INSTRUCTIONS FOR THE TASK:
Would you copy out each line of the records below that includes the word "labels"?

======== DATASET ENTRIES ========

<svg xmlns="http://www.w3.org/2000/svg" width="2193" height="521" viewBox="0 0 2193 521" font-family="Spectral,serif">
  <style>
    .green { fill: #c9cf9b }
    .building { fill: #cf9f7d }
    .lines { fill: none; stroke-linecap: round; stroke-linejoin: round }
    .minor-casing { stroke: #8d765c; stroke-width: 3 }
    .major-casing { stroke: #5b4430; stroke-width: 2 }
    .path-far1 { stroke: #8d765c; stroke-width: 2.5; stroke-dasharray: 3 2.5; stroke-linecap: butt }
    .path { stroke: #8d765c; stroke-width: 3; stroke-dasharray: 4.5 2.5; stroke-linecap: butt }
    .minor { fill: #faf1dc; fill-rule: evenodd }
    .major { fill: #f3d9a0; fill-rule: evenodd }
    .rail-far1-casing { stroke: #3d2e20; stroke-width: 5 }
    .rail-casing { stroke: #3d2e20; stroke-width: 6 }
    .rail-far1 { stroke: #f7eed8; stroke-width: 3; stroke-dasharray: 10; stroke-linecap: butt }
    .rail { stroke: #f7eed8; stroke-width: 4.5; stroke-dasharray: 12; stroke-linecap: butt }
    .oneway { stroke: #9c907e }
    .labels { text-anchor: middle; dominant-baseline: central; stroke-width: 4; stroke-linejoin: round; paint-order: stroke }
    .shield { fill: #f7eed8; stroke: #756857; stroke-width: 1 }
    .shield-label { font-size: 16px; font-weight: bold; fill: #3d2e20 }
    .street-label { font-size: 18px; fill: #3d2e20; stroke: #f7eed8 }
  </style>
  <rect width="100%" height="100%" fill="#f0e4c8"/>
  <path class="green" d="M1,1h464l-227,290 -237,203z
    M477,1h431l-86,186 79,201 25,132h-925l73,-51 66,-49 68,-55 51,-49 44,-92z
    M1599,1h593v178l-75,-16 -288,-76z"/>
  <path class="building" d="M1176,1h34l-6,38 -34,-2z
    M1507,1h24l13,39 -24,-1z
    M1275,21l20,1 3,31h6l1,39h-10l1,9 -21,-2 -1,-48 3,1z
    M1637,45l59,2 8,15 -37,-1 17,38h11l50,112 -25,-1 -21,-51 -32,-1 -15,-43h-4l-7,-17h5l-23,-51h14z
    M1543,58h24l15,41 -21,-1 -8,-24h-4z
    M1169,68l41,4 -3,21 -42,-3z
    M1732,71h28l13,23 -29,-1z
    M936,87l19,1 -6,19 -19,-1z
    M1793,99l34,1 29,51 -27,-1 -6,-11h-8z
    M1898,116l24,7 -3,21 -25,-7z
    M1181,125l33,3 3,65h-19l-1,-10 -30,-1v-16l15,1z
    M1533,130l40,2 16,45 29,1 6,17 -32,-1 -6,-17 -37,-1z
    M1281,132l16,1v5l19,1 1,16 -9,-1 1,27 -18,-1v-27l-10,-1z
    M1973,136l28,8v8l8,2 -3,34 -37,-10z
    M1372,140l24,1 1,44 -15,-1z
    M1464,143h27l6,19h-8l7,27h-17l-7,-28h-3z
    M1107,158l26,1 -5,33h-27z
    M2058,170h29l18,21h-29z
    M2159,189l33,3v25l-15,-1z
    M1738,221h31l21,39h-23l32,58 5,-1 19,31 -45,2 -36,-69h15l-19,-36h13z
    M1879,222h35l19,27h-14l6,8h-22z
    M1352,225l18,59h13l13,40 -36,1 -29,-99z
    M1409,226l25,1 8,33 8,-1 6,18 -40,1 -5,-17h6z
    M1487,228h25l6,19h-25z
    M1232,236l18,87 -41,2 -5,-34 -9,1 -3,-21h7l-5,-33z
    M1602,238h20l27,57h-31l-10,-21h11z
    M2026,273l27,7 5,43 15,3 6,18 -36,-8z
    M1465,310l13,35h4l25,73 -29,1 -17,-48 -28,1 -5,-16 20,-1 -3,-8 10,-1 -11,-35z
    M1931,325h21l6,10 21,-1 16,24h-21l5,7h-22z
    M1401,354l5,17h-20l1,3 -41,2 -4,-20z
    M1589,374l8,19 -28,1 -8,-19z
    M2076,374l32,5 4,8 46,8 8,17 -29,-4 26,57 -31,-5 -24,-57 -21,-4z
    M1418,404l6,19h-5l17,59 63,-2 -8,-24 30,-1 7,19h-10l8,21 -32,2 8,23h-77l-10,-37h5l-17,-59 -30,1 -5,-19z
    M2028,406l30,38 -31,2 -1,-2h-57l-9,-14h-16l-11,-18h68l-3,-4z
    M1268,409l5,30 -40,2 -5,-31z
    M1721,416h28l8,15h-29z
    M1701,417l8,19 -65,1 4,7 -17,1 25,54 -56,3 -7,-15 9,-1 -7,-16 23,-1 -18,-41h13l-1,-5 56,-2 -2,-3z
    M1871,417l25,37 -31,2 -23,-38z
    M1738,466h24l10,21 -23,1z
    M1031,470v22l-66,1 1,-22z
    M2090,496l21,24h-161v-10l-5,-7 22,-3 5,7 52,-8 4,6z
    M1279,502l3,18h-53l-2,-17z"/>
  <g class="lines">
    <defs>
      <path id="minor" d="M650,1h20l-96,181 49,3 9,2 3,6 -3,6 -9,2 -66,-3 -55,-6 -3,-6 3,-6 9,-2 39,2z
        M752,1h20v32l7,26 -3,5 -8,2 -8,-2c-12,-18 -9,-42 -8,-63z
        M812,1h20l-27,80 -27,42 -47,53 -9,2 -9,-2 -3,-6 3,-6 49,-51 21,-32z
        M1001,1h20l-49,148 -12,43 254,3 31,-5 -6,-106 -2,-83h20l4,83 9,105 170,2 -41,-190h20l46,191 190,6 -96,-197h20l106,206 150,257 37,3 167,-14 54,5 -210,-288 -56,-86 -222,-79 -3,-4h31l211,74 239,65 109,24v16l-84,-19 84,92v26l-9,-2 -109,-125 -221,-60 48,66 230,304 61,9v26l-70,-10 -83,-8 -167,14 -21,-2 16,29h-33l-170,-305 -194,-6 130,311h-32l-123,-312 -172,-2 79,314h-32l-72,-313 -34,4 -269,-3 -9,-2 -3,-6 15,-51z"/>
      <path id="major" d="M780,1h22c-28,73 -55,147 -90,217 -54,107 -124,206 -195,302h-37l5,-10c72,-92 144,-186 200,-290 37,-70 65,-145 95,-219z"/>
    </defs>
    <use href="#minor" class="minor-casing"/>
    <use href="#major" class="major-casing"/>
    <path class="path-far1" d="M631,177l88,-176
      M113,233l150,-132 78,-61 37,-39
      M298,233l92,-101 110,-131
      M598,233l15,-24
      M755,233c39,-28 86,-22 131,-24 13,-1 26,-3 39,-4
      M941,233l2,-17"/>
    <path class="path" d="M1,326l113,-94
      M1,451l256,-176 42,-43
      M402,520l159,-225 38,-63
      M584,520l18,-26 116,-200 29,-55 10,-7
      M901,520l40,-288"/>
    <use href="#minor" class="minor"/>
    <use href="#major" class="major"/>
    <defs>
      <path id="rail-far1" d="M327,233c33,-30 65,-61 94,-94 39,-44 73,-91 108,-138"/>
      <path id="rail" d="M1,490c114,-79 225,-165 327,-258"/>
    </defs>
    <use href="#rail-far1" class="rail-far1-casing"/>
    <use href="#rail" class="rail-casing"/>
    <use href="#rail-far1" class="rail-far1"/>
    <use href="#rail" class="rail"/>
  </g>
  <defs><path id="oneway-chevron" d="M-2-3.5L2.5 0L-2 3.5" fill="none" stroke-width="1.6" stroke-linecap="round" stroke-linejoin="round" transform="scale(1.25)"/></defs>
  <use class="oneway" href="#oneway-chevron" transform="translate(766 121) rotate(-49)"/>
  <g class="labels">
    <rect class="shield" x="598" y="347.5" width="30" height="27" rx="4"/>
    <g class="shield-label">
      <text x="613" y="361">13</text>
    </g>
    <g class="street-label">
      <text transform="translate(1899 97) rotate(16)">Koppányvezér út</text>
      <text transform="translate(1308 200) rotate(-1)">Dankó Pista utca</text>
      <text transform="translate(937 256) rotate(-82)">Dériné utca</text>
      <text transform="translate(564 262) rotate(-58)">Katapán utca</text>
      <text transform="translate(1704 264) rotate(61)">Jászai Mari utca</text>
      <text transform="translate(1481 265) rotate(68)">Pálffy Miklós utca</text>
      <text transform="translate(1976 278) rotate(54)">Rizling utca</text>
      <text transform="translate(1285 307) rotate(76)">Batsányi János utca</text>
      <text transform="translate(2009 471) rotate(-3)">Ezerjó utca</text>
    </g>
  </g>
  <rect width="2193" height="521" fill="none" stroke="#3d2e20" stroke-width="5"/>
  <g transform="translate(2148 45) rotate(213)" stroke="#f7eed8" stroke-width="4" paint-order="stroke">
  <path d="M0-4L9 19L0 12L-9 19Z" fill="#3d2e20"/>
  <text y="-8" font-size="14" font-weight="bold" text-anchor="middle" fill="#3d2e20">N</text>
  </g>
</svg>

========

ANSWER SECTION:
    .labels { text-anchor: middle; dominant-baseline: central; stroke-width: 4; stroke-linejoin: round; paint-order: stroke }
  <g class="labels">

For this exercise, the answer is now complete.